The API also provides a way to query the data lake, which is built on top of the Beacon Data Providers. These providers abstract the underlying datasets and allow you to work with them in a unified way. The Beacon Data Lake is designed to be extensible and can be easily integrated with other data sources and formats. It supports various file formats, including NetCDF, Parquet, CSV, and ODV ASCII. The architecture of the Beacon Data Lake is designed to be modular and flexible, allowing for easy integration with other data sources and formats. The following diagram illustrates the processing pipeline:
┌──────────────────────────────┐
│ BEACON REST API (Axum) │
└────────────┬─────────────────┘
│
Query Result (NetCDF, Parquet) ◄──┘
│
▼
┌──────────────────────────────┐
│ BEACON PARSER │
│ (creates DataFusion plan) │
└────────────┬─────────────────┘
│
▼
┌──────────────────────────────┐
│ DATAFUSION │
│ (executes query plan) │
└────────────┬─────────────────┘
│
▼
┌────────────────────────────────────────┐
│ BEACON DATA PROVIDERS │
│ (abstractions for underlying datasets) │
└────────────────┬───────────────────────┘
│
▼
┌────────────────────────────┐
│ BEACON DATA LAKE │
└────────────────────────────┘
Data Lake Architecture
The Beacon Data Lake is a flexible, simple and extensible architecture that allows you to work with datasets in a unified way. The following diagram illustrates the architecture of the Beacon Data Lake:
Data is stored in 2 ways:
- Datasets: These are the raw data files that are stored in various formats, such as NetCDF, Parquet, and CSV. Datasets are the building blocks of the Beacon Data Lake.

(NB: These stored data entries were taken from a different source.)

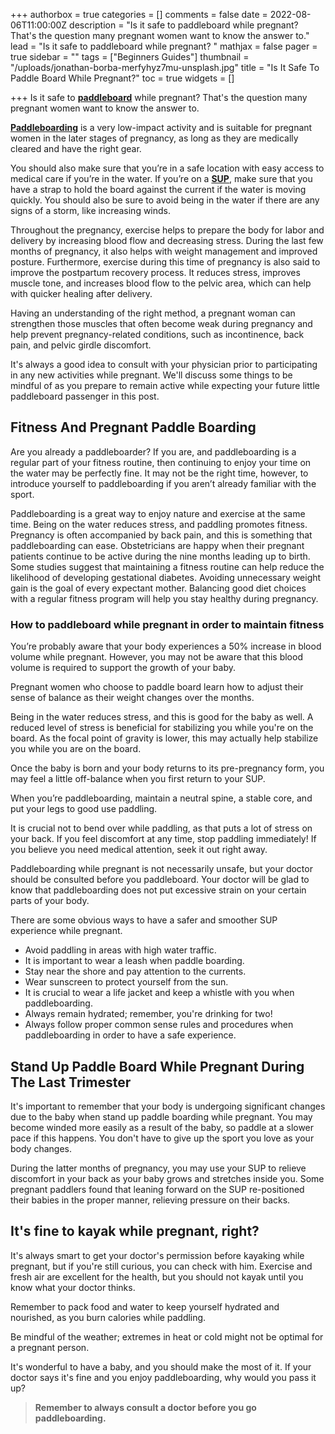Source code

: +++
authorbox = true
categories = []
comments = false
date = 2022-08-06T11:00:00Z
description = "Is it safe to paddleboard while pregnant? That's the question many pregnant women want to know the answer to."
lead = "Is it safe to paddleboard while pregnant? "
mathjax = false
pager = true
sidebar = ""
tags = ["Beginners Guides"]
thumbnail = "/uploads/jonathan-borba-merfyhyz7mu-unsplash.jpg"
title = "Is It Safe To Paddle Board While Pregnant?"
toc = true
widgets = []

+++
Is it safe to [**paddleboard**](https://paddleboardmaster.com) while pregnant? That's the question many pregnant women want to know the answer to.

[**Paddleboarding**](https://paddleboardmaster.com) is a very low-impact activity and is suitable for pregnant women in the later stages of pregnancy, as long as they are medically cleared and have the right gear. 

You should also make sure that you’re in a safe location with easy access to medical care if you’re in the water. If you’re on a [**SUP**](https://paddleboardmaster.com), make sure that you have a strap to hold the board against the current if the water is moving quickly. You should also be sure to avoid being in the water if there are any signs of a storm, like increasing winds.

Throughout the pregnancy, exercise helps to prepare the body for labor and delivery by increasing blood flow and decreasing stress. During the last few months of pregnancy, it also helps with weight management and improved posture. Furthermore, exercise during this time of pregnancy is also said to improve the postpartum recovery process. It reduces stress, improves muscle tone, and increases blood flow to the pelvic area, which can help with quicker healing after delivery.

Having an understanding of the right method, a pregnant woman can strengthen those muscles that often become weak during pregnancy and help prevent pregnancy-related conditions, such as incontinence, back pain, and pelvic girdle discomfort.

It's always a good idea to consult with your physician prior to participating in any new activities while pregnant. We'll discuss some things to be mindful of as you prepare to remain active while expecting your future little paddleboard passenger in this post.

## **Fitness And Pregnant Paddle Boarding**

Are you already a paddleboarder? If you are, and paddleboarding is a regular part of your fitness routine, then continuing to enjoy your time on the water may be perfectly fine. It may not be the right time, however, to introduce yourself to paddleboarding if you aren’t already familiar with the sport.

Paddleboarding is a great way to enjoy nature and exercise at the same time. Being on the water reduces stress, and paddling promotes fitness. Pregnancy is often accompanied by back pain, and this is something that paddleboarding can ease. Obstetricians are happy when their pregnant patients continue to be active during the nine months leading up to birth. Some studies suggest that maintaining a fitness routine can help reduce the likelihood of developing gestational diabetes. Avoiding unnecessary weight gain is the goal of every expectant mother. Balancing good diet choices with a regular fitness program will help you stay healthy during pregnancy.

### **How to paddleboard while pregnant in order to maintain fitness**

You’re probably aware that your body experiences a 50% increase in blood volume while pregnant. However, you may not be aware that this blood volume is required to support the growth of your baby.

Pregnant women who choose to paddle board learn how to adjust their sense of balance as their weight changes over the months.

Being in the water reduces stress, and this is good for the baby as well. A reduced level of stress is beneficial for stabilizing you while you're on the board. As the focal point of gravity is lower, this may actually help stabilize you while you are on the board.

Once the baby is born and your body returns to its pre-pregnancy form, you may feel a little off-balance when you first return to your SUP.

When you’re paddleboarding, maintain a neutral spine, a stable core, and put your legs to good use paddling.

It is crucial not to bend over while paddling, as that puts a lot of stress on your back. If you feel discomfort at any time, stop paddling immediately! If you believe you need medical attention, seek it out right away.

Paddleboarding while pregnant is not necessarily unsafe, but your doctor should be consulted before you paddleboard. Your doctor will be glad to know that paddleboarding does not put excessive strain on your certain parts of your body.

There are some obvious ways to have a safer and smoother SUP experience while pregnant.

* Avoid paddling in areas with high water traffic. 
* It is important to wear a leash when paddle boarding. 
* Stay near the shore and pay attention to the currents.
* Wear sunscreen to protect yourself from the sun.
* It is crucial to wear a life jacket and keep a whistle with you when paddleboarding. 
* Always remain hydrated; remember, you're drinking for two!  
* Always follow proper common sense rules and procedures when paddleboarding in order to have a safe experience.

## Stand Up Paddle Board While Pregnant During The Last Trimester

It's important to remember that your body is undergoing significant changes due to the baby when stand up paddle boarding while pregnant. You may become winded more easily as a result of the baby, so paddle at a slower pace if this happens. You don't have to give up the sport you love as your body changes.

During the latter months of pregnancy, you may use your SUP to relieve discomfort in your back as your baby grows and stretches inside you. Some pregnant paddlers found that leaning forward on the SUP re-positioned their babies in the proper manner, relieving pressure on their backs.

## It's fine to kayak while pregnant, right?

It's always smart to get your doctor's permission before kayaking while pregnant, but if you're still curious, you can check with him. Exercise and fresh air are excellent for the health, but you should not kayak until you know what your doctor thinks.

Remember to pack food and water to keep yourself hydrated and nourished, as you burn calories while paddling.

Be mindful of the weather; extremes in heat or cold might not be optimal for a pregnant person.

It's wonderful to have a baby, and you should make the most of it. If your doctor says it's fine and you enjoy paddleboarding, why would you pass it up?

> **Remember to always consult a doctor before you go paddleboarding.**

- Data Tables: These are logical or physical tables that are built from the datasets. Data tables can be used to query the data in a more efficient way, and they can be optimized for performance.
- Logical Tables: These are named collections of datasets that are abstracted as a single table. Multiple datasets can be grouped together to form a logical table, which can be queried as a single entity. Logical tables are useful for organizing and managing datasets that share the same format or represent a collection.
- Physical Tables: These are materialized views that are built from the datasets. Physical tables can be used to query the data in a more efficient way, and they can be optimized for performance.
┌────────────────────────────────────┐
│ BEACON DATA LAKE │
└────────────────────────────────────┘
│
┌──────────────────────┴─────────────────────────┐
│ │
┌────────────────┐ ┌────────────────────┐
│ DATASETS │ │ DATA TABLES │
└────────────────┘ └────────────────────┘
│ │
┌───────────┴─────────────────────┐ ┌─────────┴────────────────────┐
│ SUPPORTED FORMATS │ │ │
│ ┌────────┐ ┌────────┐ ┌──────┐ │ ▼ ▼
│ │ NETCDF │ │ PARQUET│ │ CSV │ │ ┌─────────────────┐ ┌─────────────────┐
│ └──┬─────┘ └──┬─────┘ └──┬───┘ │ │ LOGICAL TABLES │ │ PHYSICAL TABLES │
└─────│──────────│──────────│─────┘ └──────┬──────────┘ └──────┬──────────┘
▼ ▼ ▼ │ │
┌──────────┐ ┌──────────┐ ┌──────────┐ ▼ ▼
│ 2020.nc │ │ 2021.nc │ │ 2022.nc │ (built from (backed by formats:)
└──────────┘ └──────────┘ └──────────┘ same-format
\ | / datasets) ┌────────────┐ ┌─────────────────────┐
\__________|____________/ │ PARQUET │ │ BEACON BINARY FORMAT│
▼ └────────────┘ └─────────────────────┘
|
┌────────────────────┐
│ LOGICAL TABLE │ ◄── named collection of datasets
│ name: "2020_2022" │
│ paths: [ │
│ "2020.nc", │
│ "2021.nc", │
│ "2022.nc"] │
└────────────────────┘
Notes:
- DATASETS support NetCDF, Parquet, and CSV.
- DATA TABLES are LOGICAL (eg. sql views) or PHYSICAL tables.
- LOGICAL TABLES abstract same-format datasets as a collection.
- PHYSICAL TABLES are efficient, materialized results from SQL queries allowing
for various optimization and chunking rules to be applied. These are backed by formats like Parquet or Beacon Binary Format.